── Data excerpts ──

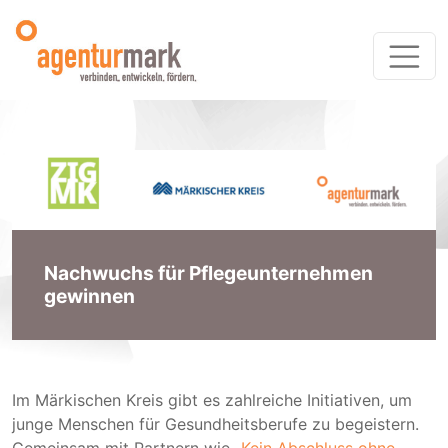
Nachwuchs für Pflegeunternehmen
gewinnen
Im Märkischen Kreis gibt es zahlreiche Initiativen, um
junge Menschen für Gesundheitsberufe zu begeistern.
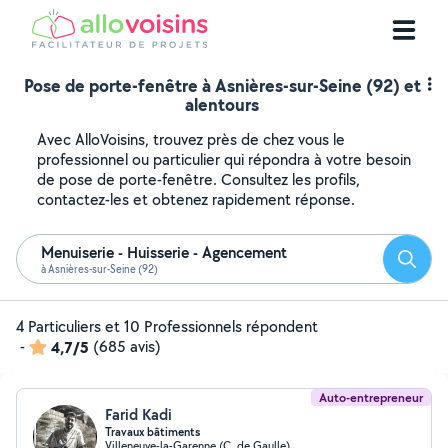
Pose de porte-fenêtre à Asnières-sur-Seine (92) et
alentours
Avec AlloVoisins, trouvez près de chez vous le
professionnel ou particulier qui répondra à votre besoin
de pose de porte-fenêtre. Consultez les profils,
contactez-les et obtenez rapidement réponse.
Menuiserie - Huisserie - Agencement
Reche
à Asnières-sur-Seine (92)
4 Particuliers et 10 Professionnels répondent
-
4,7/5
(685 avis)
Auto-entrepreneur
Farid Kadi
Travaux bâtiments
Villeneuve-la-Garenne (C. de Gaulle)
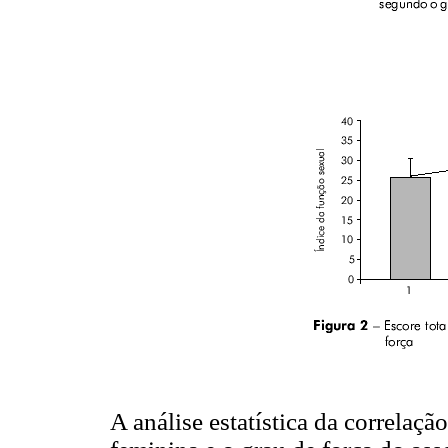
A análise estatística da correlaçã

───

> _Work required_
Copy out the text of the records above with "Asnières-sur-Seine" replaced by "Colombes" wherever it occurs, keeping everything else the same. Leave out the pictures.

> _Result of the exercise_
Nachwuchs für Pflegeunternehmen
gewinnen
Im Märkischen Kreis gibt es zahlreiche Initiativen, um
junge Menschen für Gesundheitsberufe zu begeistern.
Pose de porte-fenêtre à Colombes (92) et
alentours
Avec AlloVoisins, trouvez près de chez vous le
professionnel ou particulier qui répondra à votre besoin
de pose de porte-fenêtre. Consultez les profils,
contactez-les et obtenez rapidement réponse.
Menuiserie - Huisserie - Agencement
Reche
à Colombes (92)
4 Particuliers et 10 Professionnels répondent
-
4,7/5
(685 avis)
Auto-entrepreneur
Farid Kadi
Travaux bâtiments
Villeneuve-la-Garenne (C. de Gaulle)
A análise estatística da correlaçã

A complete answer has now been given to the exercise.